### PROMPT
Duplicate the lines below, beginning at the line that contains "4- Scroll down" and continuing through the end of the records, with both ends included. Leave the pictures out of your answer.

### Entries drawn from a collection
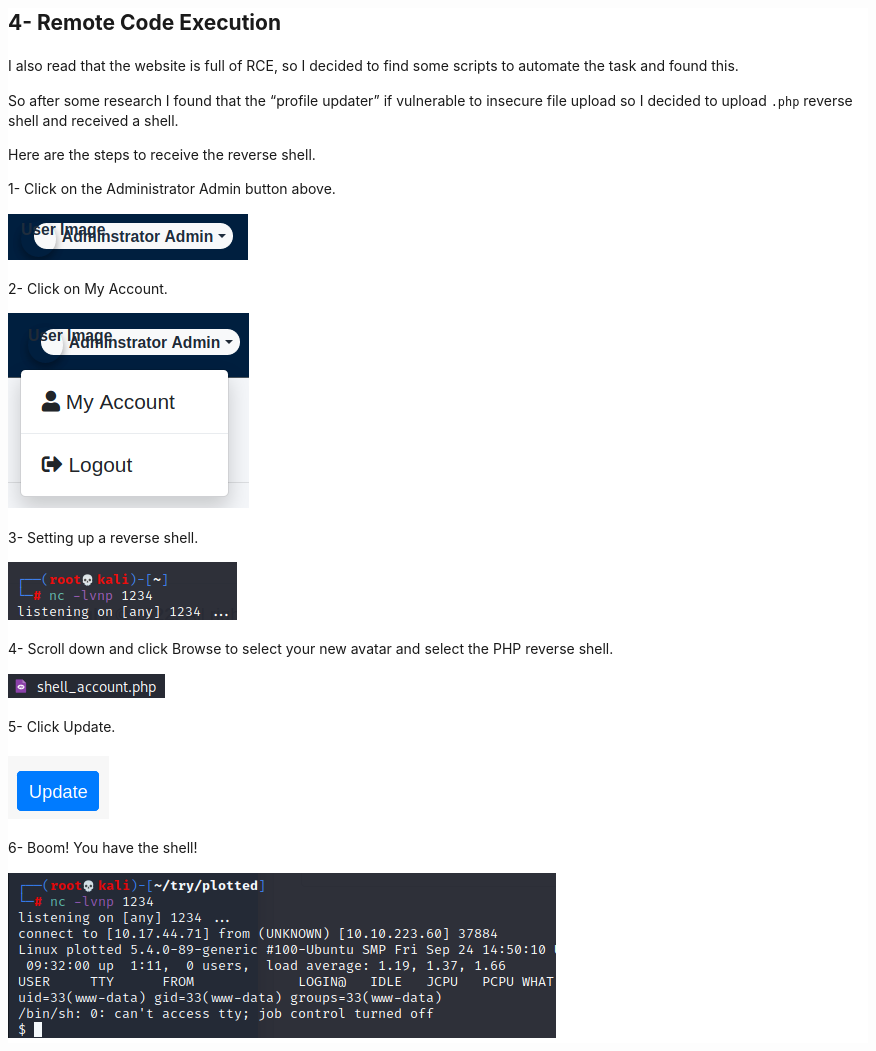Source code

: ## 4- Remote Code Execution

I also read that the website is full of RCE, so I decided to find some scripts to automate the task and found this. 

So after some research I found that the “profile updater” if vulnerable to insecure file upload so I decided to upload `.php` reverse shell and received a shell.  

Here are the steps to receive the reverse shell.

1- Click on the Administrator Admin button above.

![Untitled](https://github.com/3J0SKA/THM-WriteUps/blob/main/Plotted-TM/Images/Untitled%2020.png)

2- Click on My Account.

![Untitled](https://github.com/3J0SKA/THM-WriteUps/blob/main/Plotted-TM/Images/Untitled%2021.png)

3- Setting up a reverse shell.

![Untitled](https://github.com/3J0SKA/THM-WriteUps/blob/main/Plotted-TM/Images/Untitled%2022.png)

4- Scroll down and click Browse to select your new avatar and select the PHP reverse shell. 

![Untitled](https://github.com/3J0SKA/THM-WriteUps/blob/main/Plotted-TM/Images/Untitled%2023.png)

5- Click Update.

![Untitled](https://github.com/3J0SKA/THM-WriteUps/blob/main/Plotted-TM/Images/Untitled%2024.png)

6- Boom! You have the shell! 

![Untitled](https://github.com/3J0SKA/THM-WriteUps/blob/main/Plotted-TM/Images/Untitled%2025.png)
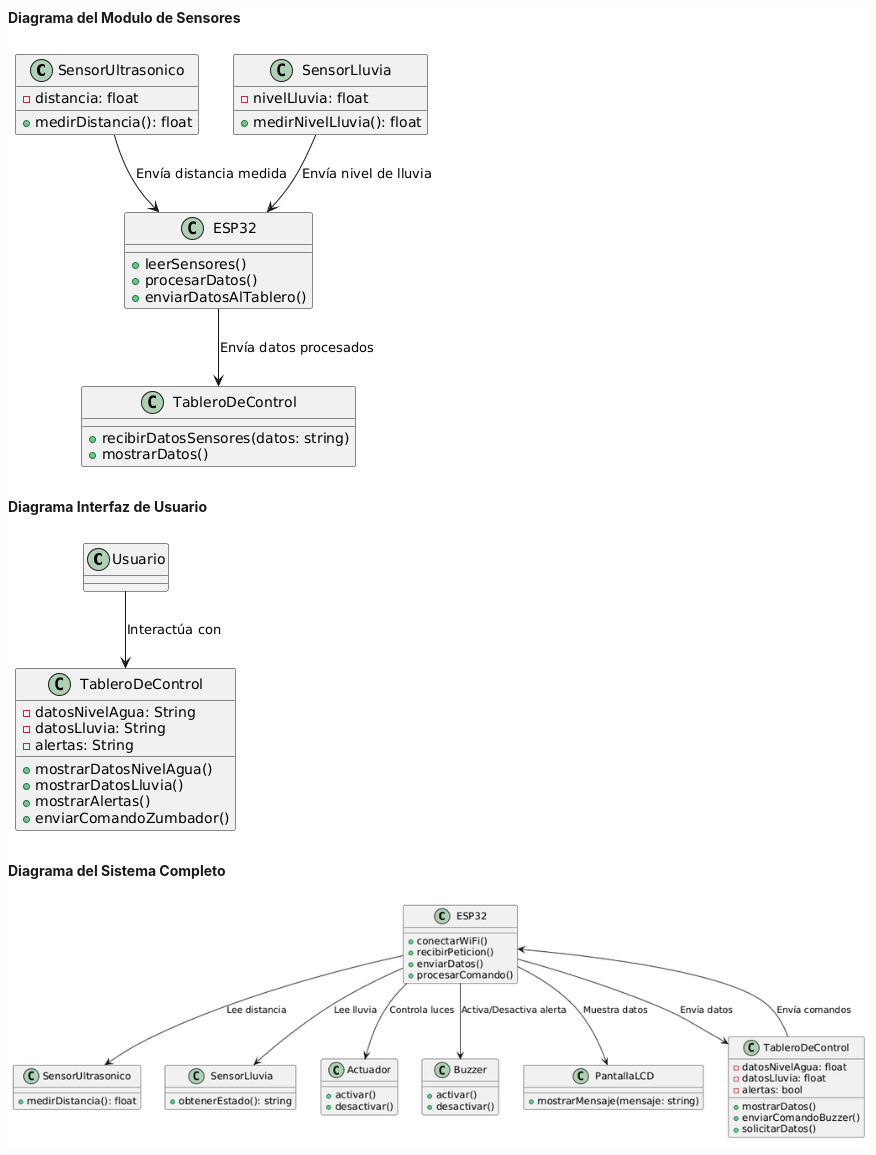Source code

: #### Diagrama del Modulo de Sensores

![Diagrama UML](UMLDiagrams/SensorModuleUML.png)

#### Diagrama Interfaz de Usuario

![Diagrama UML](UMLDiagrams/UserInterfaceUML.png)

#### Diagrama del Sistema Completo

![Diagrama UML](UMLDiagrams/UMLCompleteSystem.png)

### EXPECTED ANSWER
4- Scroll down and click Browse to select your new avatar and select the PHP reverse shell. 

![Untitled](https://github.com/3J0SKA/THM-WriteUps/blob/main/Plotted-TM/Images/Untitled%2023.png)

5- Click Update.

![Untitled](https://github.com/3J0SKA/THM-WriteUps/blob/main/Plotted-TM/Images/Untitled%2024.png)

6- Boom! You have the shell! 

![Untitled](https://github.com/3J0SKA/THM-WriteUps/blob/main/Plotted-TM/Images/Untitled%2025.png)
Source code

: #### Diagrama del Modulo de Sensores

![Diagrama UML](UMLDiagrams/SensorModuleUML.png)

#### Diagrama Interfaz de Usuario

![Diagrama UML](UMLDiagrams/UserInterfaceUML.png)

#### Diagrama del Sistema Completo

![Diagrama UML](UMLDiagrams/UMLCompleteSystem.png)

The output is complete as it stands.